======== SUPPLIED INFORMATION ========

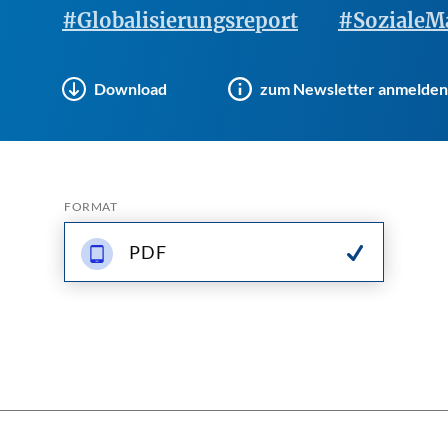
#Globalisierungsreport
#SozialeMa
Download
zum Newsletter anmelden
FORMAT
PDF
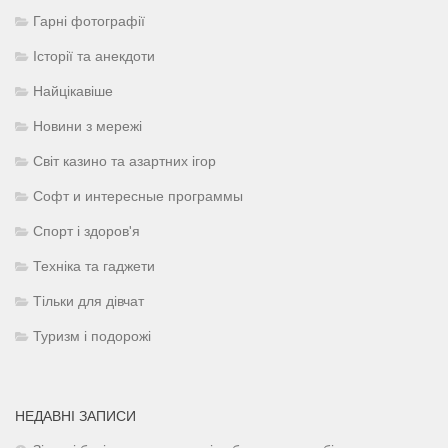
Гарні фотографії
Історії та анекдоти
Найцікавіше
Новини з мережі
Світ казино та азартних ігор
Софт и интересные программы
Спорт і здоров'я
Техніка та гаджети
Тільки для дівчат
Туризм і подорожі
НЕДАВНІ ЗАПИСИ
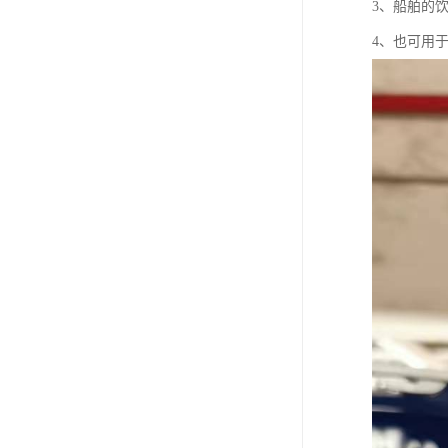
3、船舶的
4、也可用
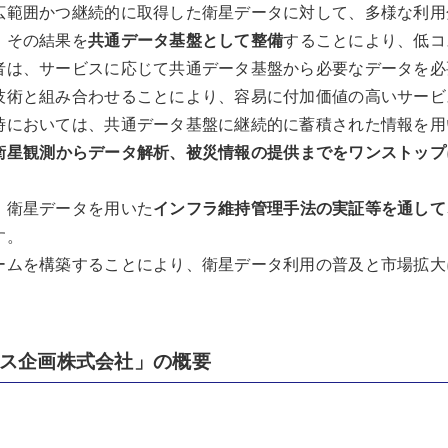
広範囲かつ継続的に取得した衛星データに対して、多様な利用
、その結果を
共通データ基盤として整備
することにより、低コ
者は、サービスに応じて共通データ基盤から必要なデータを必
技術と組み合わせることにより、容易に付加価値の高いサービ
時においては、共通データ基盤に継続的に蓄積された情報を用
衛星観測からデータ解析、被災情報の提供までをワンストップ
、衛星データを用いた
インフラ維持管理手法の実証等を通して
す。
ームを構築することにより、衛星データ利用の普及と市場拡大
ビス企画株式会社」の概要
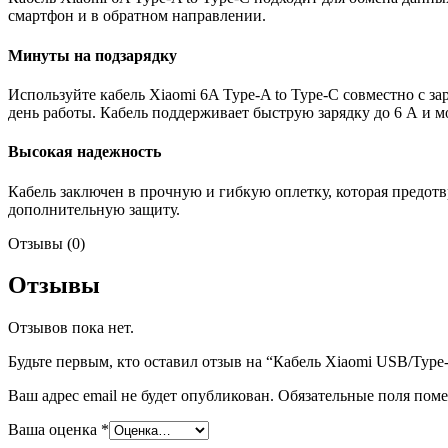
смартфон и в обратном направлении.
Минуты на подзарядку
Используйте кабель Xiaomi 6A Type-A to Type-C совместно с 
день работы. Кабель поддерживает быструю зарядку до 6 А и м
Высокая надежность
Кабель заключен в прочную и гибкую оплетку, которая предот
дополнительную защиту.
Отзывы (0)
Отзывы
Отзывов пока нет.
Будьте первым, кто оставил отзыв на “Кабель Xiaomi USB/Type-C
Ваш адрес email не будет опубликован.
Обязательные поля пом
Ваша оценка
*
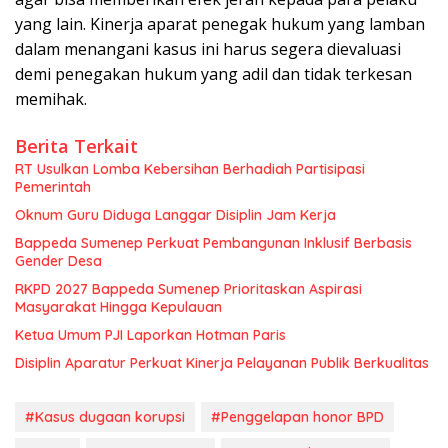
yang lain. Kinerja aparat penegak hukum yang lamban
dalam menangani kasus ini harus segera dievaluasi
demi penegakan hukum yang adil dan tidak terkesan
memihak.
Berita Terkait
RT Usulkan Lomba Kebersihan Berhadiah Partisipasi
Pemerintah
Oknum Guru Diduga Langgar Disiplin Jam Kerja
Bappeda Sumenep Perkuat Pembangunan Inklusif Berbasis
Gender Desa
RKPD 2027 Bappeda Sumenep Prioritaskan Aspirasi
Masyarakat Hingga Kepulauan
Ketua Umum PJI Laporkan Hotman Paris
Disiplin Aparatur Perkuat Kinerja Pelayanan Publik Berkualitas
#Kasus dugaan korupsi
#Penggelapan honor BPD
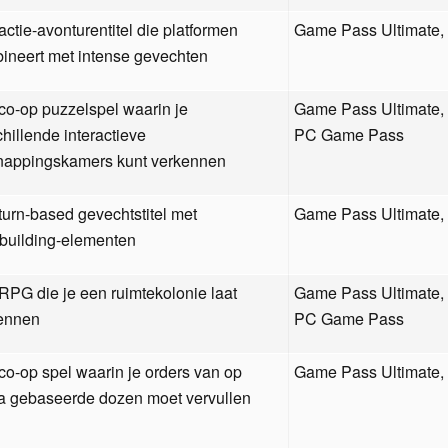
actie-avonturentitel die platformen
Game Pass Ultimate
ineert met intense gevechten
co-op puzzelspel waarin je
Game Pass Ultimate
chillende interactieve
PC Game Pass
nappingskamers kunt verkennen
turn-based gevechtstitel met
Game Pass Ultimate
building-elementen
RPG die je een ruimtekolonie laat
Game Pass Ultimate
ennen
PC Game Pass
co-op spel waarin je orders van op
Game Pass Ultimate
ca gebaseerde dozen moet vervullen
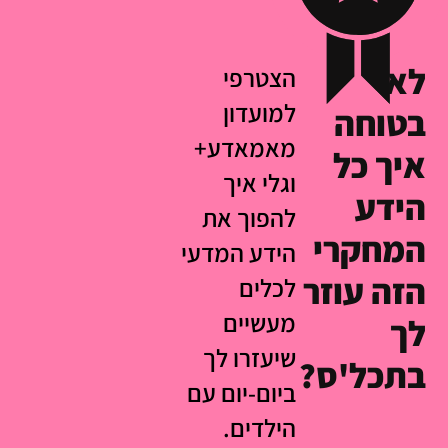
לא
הצטרפי
למועדון
בטוחה
מאמאדע+
איך כל
וגלי איך
הידע
להפוך את
המחקרי
הידע המדעי
הזה עוזר
לכלים
מעשיים
לך
שיעזרו לך
בתכל'ס?
ביום-יום עם
הילדים.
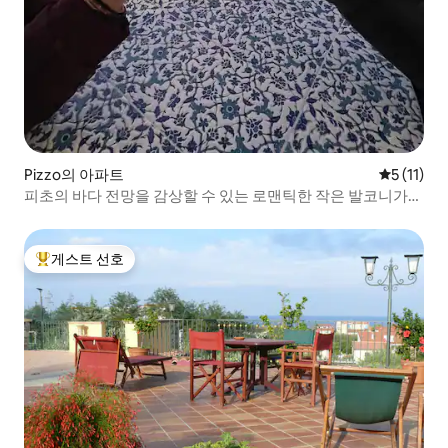
Pizzo의 아파트
평점 5점(5
5 (11)
피초의 바다 전망을 감상할 수 있는 로맨틱한 작은 발코니가
있는 객실
게스트 선호
상위 게스트 선호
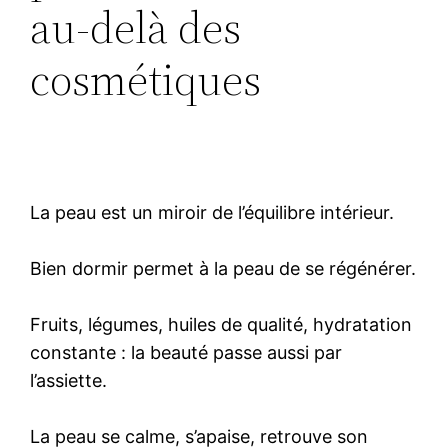
au-delà des
cosmétiques
La peau est un miroir de l’équilibre intérieur.
Bien dormir permet à la peau de se régénérer.
Fruits, légumes, huiles de qualité, hydratation
constante : la beauté passe aussi par
l’assiette.
La peau se calme, s’apaise, retrouve son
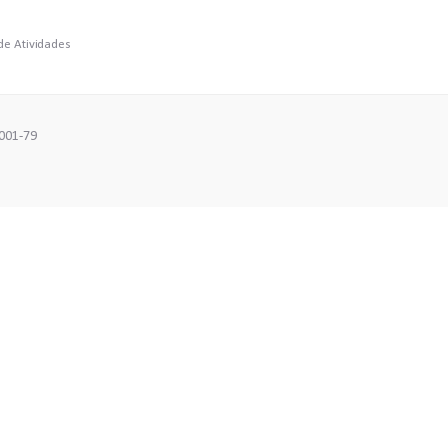
de Atividades
G. CEP: 30.160-041.CNPJ: 04.079.355/0001-79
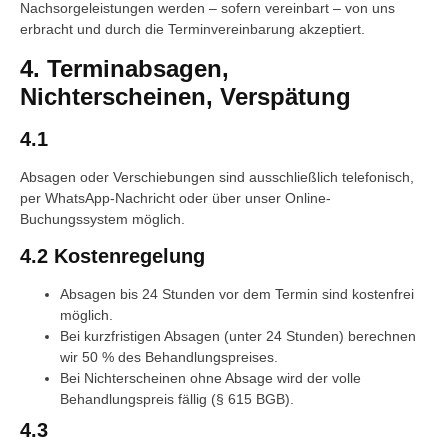
Nachsorgeleistungen werden – sofern vereinbart – von uns
erbracht und durch die Terminvereinbarung akzeptiert.
4. Terminabsagen,
Nichterscheinen, Verspätung
4.1
Absagen oder Verschiebungen sind ausschließlich telefonisch,
per WhatsApp-Nachricht oder über unser Online-
Buchungssystem möglich.
4.2 Kostenregelung
Absagen bis 24 Stunden vor dem Termin sind kostenfrei
möglich.
Bei kurzfristigen Absagen (unter 24 Stunden) berechnen
wir 50 % des Behandlungspreises.
Bei Nichterscheinen ohne Absage wird der volle
Behandlungspreis fällig (§ 615 BGB).
4.3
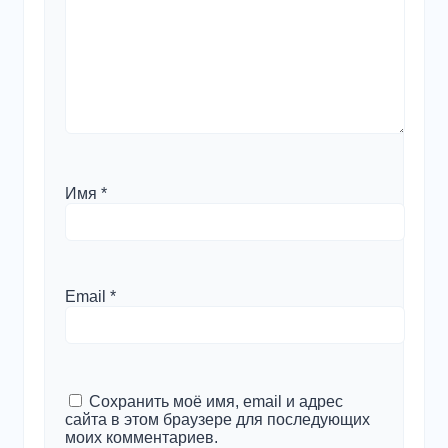
Имя
*
Email
*
Сохранить моё имя, email и адрес
сайта в этом браузере для последующих
моих комментариев.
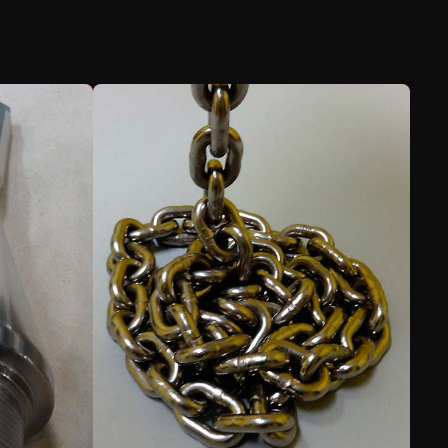
Tratamento de superfície
Tratamento de superfície metálica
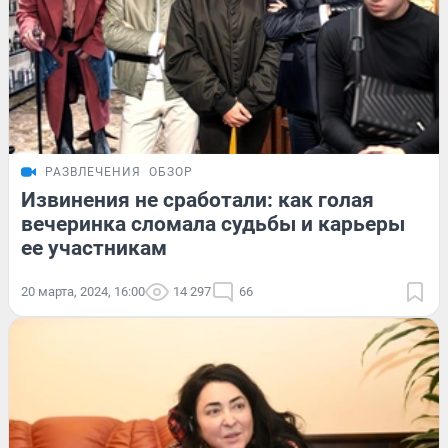
РАЗВЛЕЧЕНИЯ
ОБЗОР
Извинения не сработали: как голая
вечеринка сломала судьбы и карьеры
ее участникам
20 марта, 2024, 16:00
14 297
66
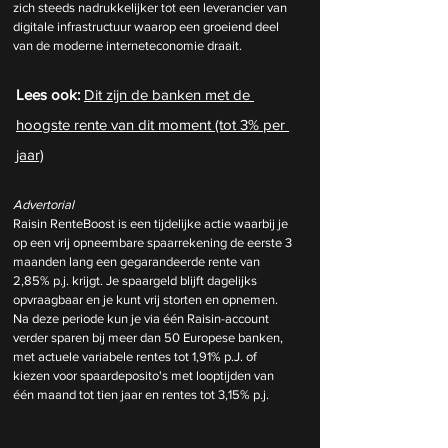
zich steeds nadrukkelijker tot een leverancier van 
digitale infrastructuur waarop een groeiend deel 
van de moderne interneteconomie draait.
Lees ook: 
Dit zijn de banken met de 
hoogste rente van dit moment (tot 3% per 
jaar)
Advertorial
Raisin RenteBoost is een tijdelijke actie waarbij je 
op een vrij opneembare spaarrekening de eerste 3 
maanden lang een gegarandeerde rente van 
2,85% p.j. krijgt. Je spaargeld blijft dagelijks 
opvraagbaar en je kunt vrij storten en opnemen. 
Na deze periode kun je via één Raisin-account 
verder sparen bij meer dan 50 Europese banken, 
met actuele variabele rentes tot 1,91% p.J. of 
kiezen voor spaardeposito's met looptijden van 
één maand tot tien jaar en rentes tot 3,15% p.j.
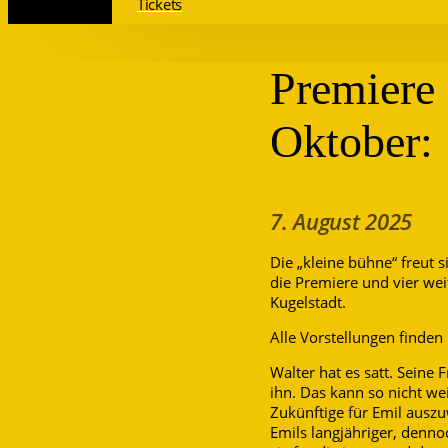
Tickets
Premiere 
Oktober:
7. August 2025
Die „kleine bühne“ freut 
die Premiere und vier wei
Kugelstadt.
Alle Vorstellungen finden 
Walter hat es satt. Seine
ihn. Das kann so nicht we
Zukünftige für Emil auszu
Emils langjähriger, denn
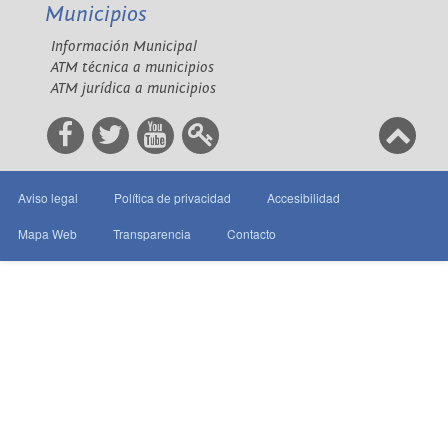
Municipios
Información Municipal
ATM técnica a municipios
ATM jurídica a municipios
Aviso legal
Política de privacidad
Accesibilidad
Mapa Web
Transparencia
Contacto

========

* EXERCISE PROMPT
Would you please write out exactly the lines between the line containing "maanden lang een gegarandeerde rente van" and the last line of the listing above, inclusive, without pictures?

* FINISHED TASK
maanden lang een gegarandeerde rente van 
2,85% p.j. krijgt. Je spaargeld blijft dagelijks 
opvraagbaar en je kunt vrij storten en opnemen. 
Na deze periode kun je via één Raisin-account 
verder sparen bij meer dan 50 Europese banken, 
met actuele variabele rentes tot 1,91% p.J. of 
kiezen voor spaardeposito's met looptijden van 
één maand tot tien jaar en rentes tot 3,15% p.j.
Tickets
Premiere 
Oktober:
7. August 2025
Die „kleine bühne“ freut 
die Premiere und vier wei
Kugelstadt.
Alle Vorstellungen finden 
Walter hat es satt. Seine
ihn. Das kann so nicht we
Zukünftige für Emil auszu
Emils langjähriger, denn
Municipios
Información Municipal
ATM técnica a municipios
ATM jurídica a municipios
Aviso legal
Política de privacidad
Accesibilidad
Mapa Web
Transparencia
Contacto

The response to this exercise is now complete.